Reproduce the listing below exactly, from its first line down to and including the line with "Panel set 2: Row".

________

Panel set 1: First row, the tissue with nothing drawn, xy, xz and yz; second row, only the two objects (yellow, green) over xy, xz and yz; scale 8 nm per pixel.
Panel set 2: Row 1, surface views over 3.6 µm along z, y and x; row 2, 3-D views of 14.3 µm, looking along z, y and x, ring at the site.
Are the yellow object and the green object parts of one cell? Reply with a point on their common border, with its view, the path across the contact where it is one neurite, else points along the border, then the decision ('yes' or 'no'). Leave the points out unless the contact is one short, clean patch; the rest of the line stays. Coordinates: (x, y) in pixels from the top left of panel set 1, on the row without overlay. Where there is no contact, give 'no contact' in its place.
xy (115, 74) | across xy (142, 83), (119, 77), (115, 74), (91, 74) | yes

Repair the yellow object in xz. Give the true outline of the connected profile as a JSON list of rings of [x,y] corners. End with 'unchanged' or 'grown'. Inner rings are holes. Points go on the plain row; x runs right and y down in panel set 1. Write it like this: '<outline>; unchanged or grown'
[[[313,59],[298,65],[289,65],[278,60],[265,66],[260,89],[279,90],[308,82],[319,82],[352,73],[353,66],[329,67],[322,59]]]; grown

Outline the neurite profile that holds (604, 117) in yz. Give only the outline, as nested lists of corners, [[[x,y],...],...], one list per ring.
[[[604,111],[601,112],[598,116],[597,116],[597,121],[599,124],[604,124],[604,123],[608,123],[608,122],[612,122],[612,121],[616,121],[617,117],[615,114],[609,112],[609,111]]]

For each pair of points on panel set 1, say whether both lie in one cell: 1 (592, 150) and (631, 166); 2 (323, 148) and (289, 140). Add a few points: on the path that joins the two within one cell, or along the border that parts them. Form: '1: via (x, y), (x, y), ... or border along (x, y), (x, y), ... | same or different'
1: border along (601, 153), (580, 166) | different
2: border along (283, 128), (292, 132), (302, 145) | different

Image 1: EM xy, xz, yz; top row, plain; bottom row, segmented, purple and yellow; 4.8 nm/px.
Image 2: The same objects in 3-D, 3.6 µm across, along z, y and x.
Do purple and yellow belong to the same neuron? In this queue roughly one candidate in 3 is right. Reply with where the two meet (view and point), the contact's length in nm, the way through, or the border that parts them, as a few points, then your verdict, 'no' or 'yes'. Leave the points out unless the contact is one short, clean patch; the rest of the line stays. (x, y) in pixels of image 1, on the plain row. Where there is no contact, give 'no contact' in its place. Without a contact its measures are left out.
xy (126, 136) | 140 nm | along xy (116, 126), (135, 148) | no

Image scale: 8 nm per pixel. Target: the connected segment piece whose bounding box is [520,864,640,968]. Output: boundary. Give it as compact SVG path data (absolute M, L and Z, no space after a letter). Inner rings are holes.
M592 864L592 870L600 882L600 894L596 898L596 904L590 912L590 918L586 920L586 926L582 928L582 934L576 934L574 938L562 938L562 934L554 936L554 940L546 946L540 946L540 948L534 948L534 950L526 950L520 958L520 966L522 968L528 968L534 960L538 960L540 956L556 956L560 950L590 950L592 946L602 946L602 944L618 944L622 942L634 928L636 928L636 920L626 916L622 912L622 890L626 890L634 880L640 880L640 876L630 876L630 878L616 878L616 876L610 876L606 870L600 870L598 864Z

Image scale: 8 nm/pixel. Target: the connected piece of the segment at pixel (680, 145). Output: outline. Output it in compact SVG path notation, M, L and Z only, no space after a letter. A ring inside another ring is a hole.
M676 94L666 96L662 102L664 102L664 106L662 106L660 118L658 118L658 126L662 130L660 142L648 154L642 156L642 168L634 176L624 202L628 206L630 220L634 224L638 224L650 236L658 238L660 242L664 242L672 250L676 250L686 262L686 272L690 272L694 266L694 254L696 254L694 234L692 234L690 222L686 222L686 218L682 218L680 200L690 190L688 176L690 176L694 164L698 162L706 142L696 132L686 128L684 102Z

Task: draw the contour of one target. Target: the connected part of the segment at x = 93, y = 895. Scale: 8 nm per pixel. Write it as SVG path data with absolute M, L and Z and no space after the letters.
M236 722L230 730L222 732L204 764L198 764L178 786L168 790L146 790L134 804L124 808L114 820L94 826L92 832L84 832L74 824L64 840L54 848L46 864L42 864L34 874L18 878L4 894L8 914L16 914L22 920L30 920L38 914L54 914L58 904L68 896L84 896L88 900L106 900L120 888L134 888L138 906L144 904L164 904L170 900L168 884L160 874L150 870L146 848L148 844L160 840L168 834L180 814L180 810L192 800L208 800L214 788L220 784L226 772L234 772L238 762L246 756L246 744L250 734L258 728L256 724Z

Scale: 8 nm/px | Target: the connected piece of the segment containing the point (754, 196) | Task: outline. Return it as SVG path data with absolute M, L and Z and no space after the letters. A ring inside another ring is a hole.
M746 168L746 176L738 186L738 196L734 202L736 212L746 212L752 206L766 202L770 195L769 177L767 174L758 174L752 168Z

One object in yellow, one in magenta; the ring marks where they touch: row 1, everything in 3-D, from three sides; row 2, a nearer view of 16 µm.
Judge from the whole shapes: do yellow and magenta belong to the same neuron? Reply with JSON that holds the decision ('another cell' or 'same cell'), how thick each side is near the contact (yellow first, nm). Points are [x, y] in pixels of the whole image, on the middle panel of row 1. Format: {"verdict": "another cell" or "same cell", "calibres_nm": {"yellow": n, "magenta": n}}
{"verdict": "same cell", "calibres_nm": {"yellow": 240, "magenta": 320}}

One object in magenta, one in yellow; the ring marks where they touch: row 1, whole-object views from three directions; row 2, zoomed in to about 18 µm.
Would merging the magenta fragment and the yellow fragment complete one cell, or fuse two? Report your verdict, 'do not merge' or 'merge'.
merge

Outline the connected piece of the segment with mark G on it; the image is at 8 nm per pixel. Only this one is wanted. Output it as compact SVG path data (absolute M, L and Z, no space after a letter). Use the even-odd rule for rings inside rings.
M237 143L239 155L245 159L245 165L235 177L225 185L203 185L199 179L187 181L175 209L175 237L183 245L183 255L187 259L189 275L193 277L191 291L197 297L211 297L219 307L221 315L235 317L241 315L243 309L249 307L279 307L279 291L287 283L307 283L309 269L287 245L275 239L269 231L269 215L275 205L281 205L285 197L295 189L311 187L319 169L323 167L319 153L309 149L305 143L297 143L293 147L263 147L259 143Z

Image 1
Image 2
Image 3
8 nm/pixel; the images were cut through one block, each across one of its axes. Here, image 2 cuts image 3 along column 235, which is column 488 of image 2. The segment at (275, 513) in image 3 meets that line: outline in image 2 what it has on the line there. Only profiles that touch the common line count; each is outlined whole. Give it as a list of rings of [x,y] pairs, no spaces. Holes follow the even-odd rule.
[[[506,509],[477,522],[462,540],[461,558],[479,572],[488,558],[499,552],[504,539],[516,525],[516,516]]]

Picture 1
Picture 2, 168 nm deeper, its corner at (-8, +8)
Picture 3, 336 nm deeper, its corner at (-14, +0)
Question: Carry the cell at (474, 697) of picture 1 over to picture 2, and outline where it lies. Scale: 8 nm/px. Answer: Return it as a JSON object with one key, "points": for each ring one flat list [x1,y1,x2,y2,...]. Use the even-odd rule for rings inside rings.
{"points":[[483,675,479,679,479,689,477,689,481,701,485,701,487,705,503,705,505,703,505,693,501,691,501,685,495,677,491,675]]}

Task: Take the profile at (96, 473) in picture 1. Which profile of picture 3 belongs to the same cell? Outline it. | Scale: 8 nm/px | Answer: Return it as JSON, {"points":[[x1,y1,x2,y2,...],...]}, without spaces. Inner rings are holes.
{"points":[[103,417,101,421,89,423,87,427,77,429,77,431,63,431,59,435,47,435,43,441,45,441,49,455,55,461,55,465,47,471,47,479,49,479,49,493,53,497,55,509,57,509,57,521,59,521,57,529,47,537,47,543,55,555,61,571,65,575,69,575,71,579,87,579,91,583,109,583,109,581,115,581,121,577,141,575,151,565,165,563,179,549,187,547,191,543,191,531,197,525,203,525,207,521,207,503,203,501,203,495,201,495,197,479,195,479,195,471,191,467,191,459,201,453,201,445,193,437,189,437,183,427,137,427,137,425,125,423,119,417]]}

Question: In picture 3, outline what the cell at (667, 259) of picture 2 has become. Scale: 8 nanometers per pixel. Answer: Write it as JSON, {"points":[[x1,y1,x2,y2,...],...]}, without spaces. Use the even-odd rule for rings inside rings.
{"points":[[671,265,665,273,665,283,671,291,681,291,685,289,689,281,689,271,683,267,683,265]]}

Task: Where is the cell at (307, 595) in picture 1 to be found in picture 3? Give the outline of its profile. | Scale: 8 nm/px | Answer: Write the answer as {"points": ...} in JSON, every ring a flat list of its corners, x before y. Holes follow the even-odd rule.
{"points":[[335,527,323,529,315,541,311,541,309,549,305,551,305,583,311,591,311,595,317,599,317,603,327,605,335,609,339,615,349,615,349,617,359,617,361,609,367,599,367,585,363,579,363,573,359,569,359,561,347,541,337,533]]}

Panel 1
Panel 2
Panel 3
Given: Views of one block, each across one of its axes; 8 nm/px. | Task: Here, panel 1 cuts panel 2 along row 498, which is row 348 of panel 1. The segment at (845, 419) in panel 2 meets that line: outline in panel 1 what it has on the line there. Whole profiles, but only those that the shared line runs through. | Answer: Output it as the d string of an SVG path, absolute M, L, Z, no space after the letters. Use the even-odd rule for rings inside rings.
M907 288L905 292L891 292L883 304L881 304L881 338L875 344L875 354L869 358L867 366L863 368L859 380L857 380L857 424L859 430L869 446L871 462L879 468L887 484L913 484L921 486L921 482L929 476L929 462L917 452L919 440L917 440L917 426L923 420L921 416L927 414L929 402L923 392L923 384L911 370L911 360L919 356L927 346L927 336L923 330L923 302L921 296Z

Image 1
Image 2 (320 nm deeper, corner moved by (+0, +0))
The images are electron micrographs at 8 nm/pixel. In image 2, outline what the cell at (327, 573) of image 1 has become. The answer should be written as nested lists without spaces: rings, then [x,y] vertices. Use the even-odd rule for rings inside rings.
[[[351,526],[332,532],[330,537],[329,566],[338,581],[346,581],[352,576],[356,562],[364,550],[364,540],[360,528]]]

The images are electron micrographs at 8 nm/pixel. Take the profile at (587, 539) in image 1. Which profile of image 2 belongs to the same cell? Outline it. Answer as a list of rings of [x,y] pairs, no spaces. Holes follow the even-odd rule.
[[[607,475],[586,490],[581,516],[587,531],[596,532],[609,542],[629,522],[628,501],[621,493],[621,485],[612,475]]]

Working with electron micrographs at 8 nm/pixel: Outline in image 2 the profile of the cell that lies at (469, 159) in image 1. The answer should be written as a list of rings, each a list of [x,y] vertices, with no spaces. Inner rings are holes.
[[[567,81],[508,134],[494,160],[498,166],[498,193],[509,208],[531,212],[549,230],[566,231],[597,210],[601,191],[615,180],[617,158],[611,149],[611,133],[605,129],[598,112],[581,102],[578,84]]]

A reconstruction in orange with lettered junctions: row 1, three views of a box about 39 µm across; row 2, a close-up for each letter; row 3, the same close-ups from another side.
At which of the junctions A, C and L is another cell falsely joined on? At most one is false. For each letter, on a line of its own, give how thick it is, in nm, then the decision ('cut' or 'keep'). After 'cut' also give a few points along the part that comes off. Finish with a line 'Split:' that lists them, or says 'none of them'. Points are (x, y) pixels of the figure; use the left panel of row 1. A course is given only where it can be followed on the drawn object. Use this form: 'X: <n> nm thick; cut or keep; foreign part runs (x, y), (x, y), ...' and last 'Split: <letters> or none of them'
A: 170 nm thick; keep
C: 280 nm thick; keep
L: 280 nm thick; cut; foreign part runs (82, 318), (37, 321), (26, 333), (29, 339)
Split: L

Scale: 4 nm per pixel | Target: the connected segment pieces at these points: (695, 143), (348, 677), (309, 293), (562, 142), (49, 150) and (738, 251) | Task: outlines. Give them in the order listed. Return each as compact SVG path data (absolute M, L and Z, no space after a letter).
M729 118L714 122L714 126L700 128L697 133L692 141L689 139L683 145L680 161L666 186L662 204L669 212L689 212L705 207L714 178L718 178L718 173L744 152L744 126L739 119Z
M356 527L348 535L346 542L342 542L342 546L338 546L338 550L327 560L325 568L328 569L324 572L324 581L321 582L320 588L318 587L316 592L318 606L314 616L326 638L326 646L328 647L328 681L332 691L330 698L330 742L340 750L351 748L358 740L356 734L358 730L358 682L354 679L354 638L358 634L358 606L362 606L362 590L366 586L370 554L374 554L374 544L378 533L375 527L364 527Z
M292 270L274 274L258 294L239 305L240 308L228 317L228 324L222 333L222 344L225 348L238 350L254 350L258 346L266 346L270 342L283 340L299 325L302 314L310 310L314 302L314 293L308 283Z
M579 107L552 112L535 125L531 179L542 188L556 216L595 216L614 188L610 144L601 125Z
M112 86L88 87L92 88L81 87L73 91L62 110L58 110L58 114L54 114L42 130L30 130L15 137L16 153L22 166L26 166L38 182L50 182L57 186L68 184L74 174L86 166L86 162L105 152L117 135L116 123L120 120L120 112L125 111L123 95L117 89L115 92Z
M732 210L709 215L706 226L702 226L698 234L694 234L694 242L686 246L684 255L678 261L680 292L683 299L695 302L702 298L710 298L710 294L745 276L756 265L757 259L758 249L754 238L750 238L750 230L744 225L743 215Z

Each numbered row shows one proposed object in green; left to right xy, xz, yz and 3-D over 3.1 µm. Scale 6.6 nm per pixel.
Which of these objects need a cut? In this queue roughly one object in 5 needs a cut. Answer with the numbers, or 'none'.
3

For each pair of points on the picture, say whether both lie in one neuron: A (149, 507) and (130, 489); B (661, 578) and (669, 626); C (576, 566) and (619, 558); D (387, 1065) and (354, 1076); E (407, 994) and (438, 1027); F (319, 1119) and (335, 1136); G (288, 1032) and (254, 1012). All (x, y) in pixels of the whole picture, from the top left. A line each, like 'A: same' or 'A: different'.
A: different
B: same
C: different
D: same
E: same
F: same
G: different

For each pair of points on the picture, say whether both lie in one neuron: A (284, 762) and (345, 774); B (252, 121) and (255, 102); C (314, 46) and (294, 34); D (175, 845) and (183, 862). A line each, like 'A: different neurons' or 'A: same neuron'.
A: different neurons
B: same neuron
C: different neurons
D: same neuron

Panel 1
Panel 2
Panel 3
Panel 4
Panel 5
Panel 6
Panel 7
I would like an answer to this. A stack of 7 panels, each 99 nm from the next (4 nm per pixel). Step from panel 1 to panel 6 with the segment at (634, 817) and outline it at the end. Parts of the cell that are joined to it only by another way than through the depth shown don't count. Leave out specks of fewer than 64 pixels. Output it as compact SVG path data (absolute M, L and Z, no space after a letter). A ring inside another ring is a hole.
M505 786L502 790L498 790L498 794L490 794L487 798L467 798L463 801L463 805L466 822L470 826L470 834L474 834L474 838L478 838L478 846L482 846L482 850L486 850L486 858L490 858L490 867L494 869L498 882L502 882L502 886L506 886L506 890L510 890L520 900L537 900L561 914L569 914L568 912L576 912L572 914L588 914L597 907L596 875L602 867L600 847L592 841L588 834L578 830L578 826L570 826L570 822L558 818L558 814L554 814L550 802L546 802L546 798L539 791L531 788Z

________

**Worked solution**
Panel set 1: First row, the tissue with nothing drawn, xy, xz and yz; second row, only the two objects (yellow, green) over xy, xz and yz; scale 8 nm per pixel.
Panel set 2: Row 1, surface views over 3.6 µm along z, y and x; row 2, 3-D views of 14.3 µm, looking along z, y and x, ring at the site.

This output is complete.